Adding a New CLI Command

  1. Create module in src/skill_seekers/cli/my_command.py
  2. Implement main() function with argument parsing
  3. Add entry point in pyproject.toml:
    [project.scripts]
    skill-seekers-my-command = "skill_seekers.cli.my_command:main"
    
  4. Add subcommand handler in src/skill_seekers/cli/main.py
  5. Add tests in tests/test_my_command.py

Adding a New Platform Adaptor

  1. Create src/skill_seekers/cli/adaptors/my_platform.py
  2. Inherit from SkillAdaptor base class
  3. Implement required methods: package(), upload(), enhance()
  4. Register in src/skill_seekers/cli/adaptors/__init__.py
  5. Add optional dependencies in pyproject.toml
  6. Add tests in tests/test_adaptors/

Adding an MCP Tool

  1. Implement tool logic in src/skill_seekers/mcp/tools/category_tools.py
  2. Register in src/skill_seekers/mcp/server_fastmcp.py
  3. Add test in tests/test_mcp_fastmcp.py

Documentation

Project Documentation

  • README.md - Main project documentation
  • README.zh-CN.md - Chinese translation
  • CLAUDE.md - Detailed implementation guidance
  • QUICKSTART.md - Quick start guide
  • CONTRIBUTING.md - Contribution guidelines
  • docs/ - Comprehensive documentation (54 files)

Configuration Documentation

Preset configs are in configs/ directory:

  • godot.json - Godot Engine
  • react.json - React
  • vue.json - Vue.js
  • fastapi.json - FastAPI
  • *_unified.json - Multi-source configs

Troubleshooting

Common Issues

ImportError: No module named 'skill_seekers'

  • Solution: Run pip install -e .

Tests failing with "package not installed"

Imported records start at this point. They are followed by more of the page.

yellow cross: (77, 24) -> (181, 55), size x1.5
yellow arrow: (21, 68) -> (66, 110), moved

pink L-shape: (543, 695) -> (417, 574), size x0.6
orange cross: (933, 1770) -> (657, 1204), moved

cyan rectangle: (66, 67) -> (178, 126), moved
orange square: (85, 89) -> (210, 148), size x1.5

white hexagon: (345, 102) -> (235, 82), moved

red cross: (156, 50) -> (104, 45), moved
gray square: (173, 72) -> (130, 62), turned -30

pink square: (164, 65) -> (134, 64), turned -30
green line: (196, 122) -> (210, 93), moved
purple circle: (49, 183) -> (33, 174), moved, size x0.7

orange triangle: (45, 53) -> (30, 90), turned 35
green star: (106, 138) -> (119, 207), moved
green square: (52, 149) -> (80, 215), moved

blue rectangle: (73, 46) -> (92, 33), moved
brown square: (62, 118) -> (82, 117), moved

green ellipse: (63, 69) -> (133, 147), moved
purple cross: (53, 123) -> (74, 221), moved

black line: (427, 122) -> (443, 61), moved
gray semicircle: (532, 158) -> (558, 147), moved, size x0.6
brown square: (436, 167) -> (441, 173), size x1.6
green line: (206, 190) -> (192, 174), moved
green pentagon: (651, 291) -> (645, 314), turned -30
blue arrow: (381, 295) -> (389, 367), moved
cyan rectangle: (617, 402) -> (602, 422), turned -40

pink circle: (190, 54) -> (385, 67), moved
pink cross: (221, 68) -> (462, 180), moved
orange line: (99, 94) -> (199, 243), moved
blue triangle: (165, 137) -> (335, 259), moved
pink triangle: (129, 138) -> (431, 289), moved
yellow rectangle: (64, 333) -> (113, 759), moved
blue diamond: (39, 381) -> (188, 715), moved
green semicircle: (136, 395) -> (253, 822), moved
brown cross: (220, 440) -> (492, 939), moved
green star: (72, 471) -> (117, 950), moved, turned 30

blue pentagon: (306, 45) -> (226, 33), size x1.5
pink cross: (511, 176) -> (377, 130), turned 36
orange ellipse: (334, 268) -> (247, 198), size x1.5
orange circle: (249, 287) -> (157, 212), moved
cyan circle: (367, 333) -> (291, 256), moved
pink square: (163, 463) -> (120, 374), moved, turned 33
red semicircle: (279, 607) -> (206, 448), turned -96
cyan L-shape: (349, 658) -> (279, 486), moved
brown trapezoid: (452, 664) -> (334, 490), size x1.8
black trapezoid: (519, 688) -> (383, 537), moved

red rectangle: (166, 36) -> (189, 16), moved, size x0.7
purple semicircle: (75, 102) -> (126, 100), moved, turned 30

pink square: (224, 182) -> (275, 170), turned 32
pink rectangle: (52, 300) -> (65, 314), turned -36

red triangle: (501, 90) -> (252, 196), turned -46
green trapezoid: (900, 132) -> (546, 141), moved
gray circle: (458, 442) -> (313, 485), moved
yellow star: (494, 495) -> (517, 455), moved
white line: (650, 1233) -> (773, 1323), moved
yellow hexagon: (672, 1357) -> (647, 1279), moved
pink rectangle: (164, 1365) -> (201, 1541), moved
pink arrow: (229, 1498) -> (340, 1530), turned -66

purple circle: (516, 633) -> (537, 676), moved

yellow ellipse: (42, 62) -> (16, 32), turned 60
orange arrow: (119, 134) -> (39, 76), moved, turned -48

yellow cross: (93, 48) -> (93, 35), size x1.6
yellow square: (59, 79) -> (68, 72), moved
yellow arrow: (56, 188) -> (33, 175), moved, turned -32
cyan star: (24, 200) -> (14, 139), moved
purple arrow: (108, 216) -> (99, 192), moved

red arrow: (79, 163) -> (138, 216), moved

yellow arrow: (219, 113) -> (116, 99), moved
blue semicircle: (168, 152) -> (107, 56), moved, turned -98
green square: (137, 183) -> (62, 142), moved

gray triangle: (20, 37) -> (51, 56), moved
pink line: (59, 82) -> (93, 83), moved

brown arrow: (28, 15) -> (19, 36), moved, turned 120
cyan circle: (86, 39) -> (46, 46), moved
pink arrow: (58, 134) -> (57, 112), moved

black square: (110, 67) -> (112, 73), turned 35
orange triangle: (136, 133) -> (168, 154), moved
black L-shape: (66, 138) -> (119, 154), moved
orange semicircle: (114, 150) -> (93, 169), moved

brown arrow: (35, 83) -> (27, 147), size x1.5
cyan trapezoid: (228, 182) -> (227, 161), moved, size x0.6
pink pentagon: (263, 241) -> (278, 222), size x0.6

  • Solution: Ensure you ran pip install -e . in the correct virtual environment

MCP server import errors

  • Solution: Install with pip install -e ".[mcp]"

Type checking failures

  • MyPy is configured to be lenient (gradual typing)
  • Focus on critical paths, not full coverage

Getting Help

  • Check TROUBLESHOOTING.md for detailed solutions
  • Review docs/FAQ.md for common questions
  • Visit https://skillseekersweb.com/ for documentation
  • Open an issue on GitHub with:
    • Clear title and description
    • Steps to reproduce
    • Expected vs actual behavior
    • Environment details (OS, Python version)
    • Error messages and stack traces

Key Dependencies

Core Dependencies

  • requests>=2.32.5 - HTTP requests
  • beautifulsoup4>=4.14.2 - HTML parsing
  • PyGithub>=2.5.0 - GitHub API
  • GitPython>=3.1.40 - Git operations
  • httpx>=0.28.1 - Async HTTP
  • anthropic>=0.76.0 - Claude AI API
  • PyMuPDF>=1.24.14 - PDF processing
  • pydantic>=2.12.3 - Data validation
  • click>=8.3.0 - CLI framework

Optional Dependencies

  • mcp>=1.25 - MCP server
  • google-generativeai>=0.8.0 - Gemini support
  • openai>=1.0.0 - OpenAI support

Dev Dependencies

  • pytest>=8.4.2 - Testing framework
  • pytest-asyncio>=0.24.0 - Async test support
  • pytest-cov>=7.0.0 - Coverage
  • ruff>=0.14.13 - Linting/formatting
  • mypy>=1.19.1 - Type checking

This document is maintained for AI coding agents. For human contributors, see README.md and CONTRIBUTING.md.